WHO warns of monkeypox spread in non-endemic countries

WHO warns of monkeypox spread in non-endemic countries

United Nations

World Health Organization (WHO) head Tedros Adhanom Ghebreyesus told a news conference on the current monkeypox and COVID-19 outbreak in Geneva on Wednesday that there have been more than 1,000 cases of smallpox infection in monkeys in non-endemic countries, and that the virus has established itself. The risk is “real”. In addition, he noted that there have been confirmed cases in 29 countries without monkeypox virus transmission.

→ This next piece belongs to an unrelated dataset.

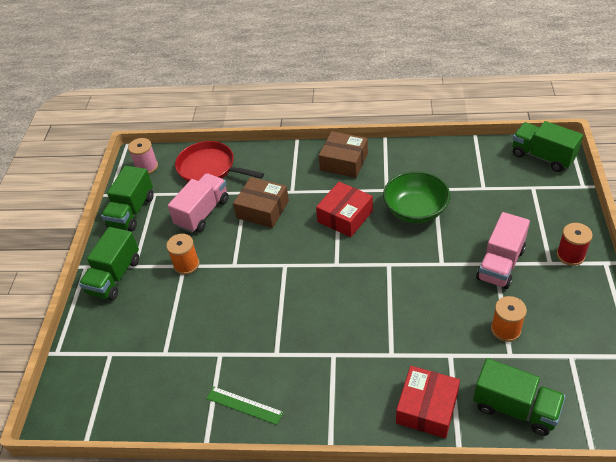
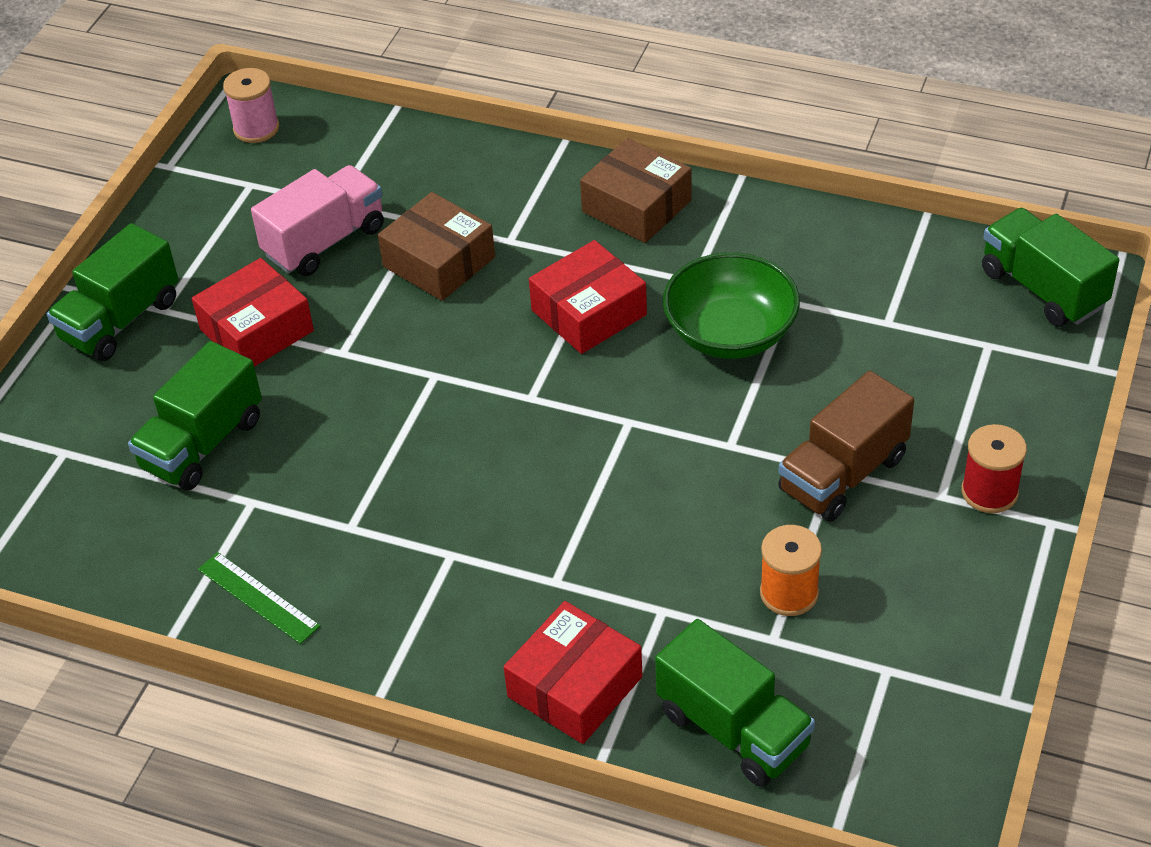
camera: 15 degrees right, 0 degrees up
green truck [101,166,154,231] -> green truck moved to [128,341,262,491]
orange spool [166,234,199,275] -> red box [192,258,314,367]
red pan [175,141,264,182] -> none
pink truck [476,212,530,289] -> brown truck [778,371,914,522]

Rosamund Lewis, WHO’s monkeypox outbreak expert and technical lead, said the cases reported so far, especially in non-endemic settings, remain “mostly men who have sex with men”.

“There are now some reports of cases in women. For now, it is still possible to prevent the spread of smallpox in high-risk groups.”

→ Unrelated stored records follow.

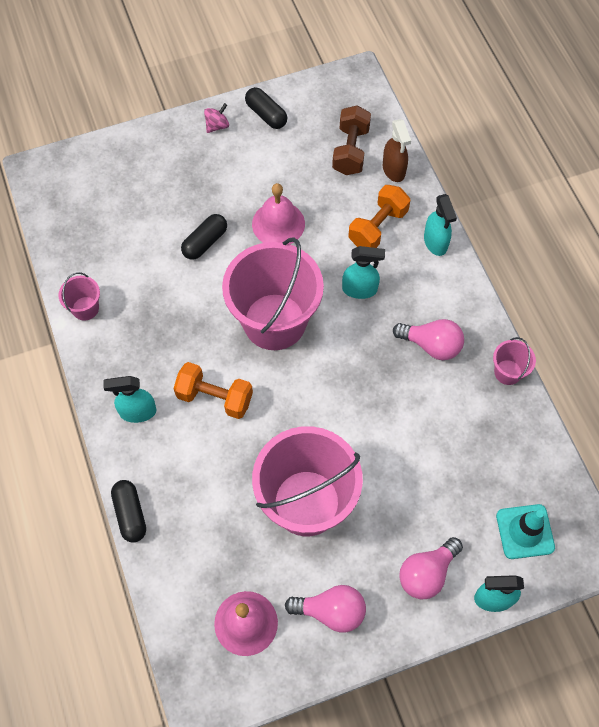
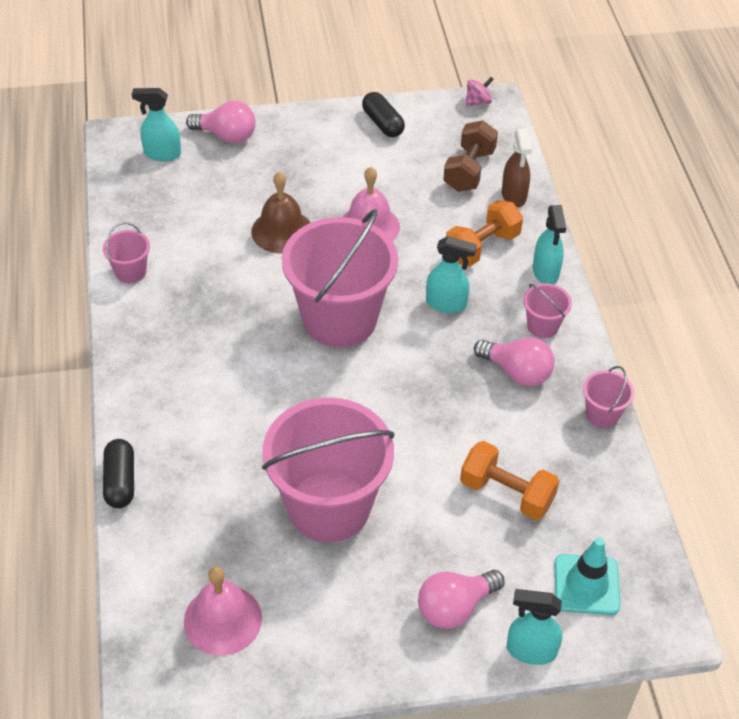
camera: 10 degrees right, 15 degrees down
turquoise spray bottle [103,376,157,423] -> turquoise spray bottle moved to [132,88,181,161]
orange dumbbell [173,362,253,419] -> orange dumbbell moved to [460,441,559,520]
black capsule [181,214,227,260] -> brown bell [251,171,310,253]
pink spinning top [204,103,229,133] -> pink spinning top moved to [466,77,494,107]
pink light bulb [285,585,366,633] -> pink light bulb moved to [186,101,256,143]
none -> pink bucket [523,283,572,338]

ignored – The WHO chief reiterated that the “sudden and unexpected” emergence of monkeypox in these countries suggests it may have been overlooked for some time. However, he added that the spread of the virus in non-endemic countries could be stopped if infected people self-isolate at home and avoid close contact with others.

To support countries, WHO has issued guidance on surveillance and contact tracing, as well as laboratory testing and diagnosis. In the coming days, the agency will issue additional guidance on clinical care, infection prevention and control, vaccinations, and community protection.

Last week, the World Health Organization organized a meeting of more than 500 researchers to review what is known about monkeypox and identify research priorities.

“We’re also working with the Joint United Nations Programme on HIV/AIDS (UNAIDS), civil society organizations and the MSM community to hear their concerns and provide information on what monkeypox is and how to avoid it,” Tedros said. .

African case ——Since this year, there have been more than 1,400 suspected cases of monkeypox in Africa, where monkeypox is endemic in some countries, and 56 people have died.

Director-General of the World Health Organization Said: “This virus has been spreading and killing in Africa for decades. It’s a pity that the international community is only focusing on monkeypox now because it has emerged in high-income countries. Communities living under the threat of this virus every day deserve the same attention. , the same care and the same tools to protect yourself”.

COVID-19: Still not enough tests and vaccinations – Reported COVID-19 cases and deaths continue to fall, but there is still not enough testing and mass vaccination to say the pandemic will end anytime soon, the WHO chief said.

Tedros noted that the drop in the number of cases could be very encouraging, as rising vaccination rates have saved many lives, but the UN agency continued to urge caution.

“There is not enough testing and vaccination in the world. On average, about three-quarters of healthcare workers and people over 60 are vaccinated, but in low-income countries these rates are much lower.”

The WHO chief explained that while vaccine supplies are plentiful, 68 countries have yet to reach 40% coverage and, paradoxically, many countries with the lowest vaccination rates lack demand.

“WHO and our partners are working with countries to increase vaccination rates by bringing vaccines to people through mobile units, door-to-door campaigns and mobilizing community leaders,” Tedros said.

misunderstanding – The WHO director-general warned that “the perception that the pandemic is over is understandable but false,” noting that 7,000 people died from COVID-19 last week.

“A new and even more dangerous variant could emerge at any time, and a large number of people remain unprotected. The pandemic is not over, and we will continue to say that it is not over until it is over,” he warned.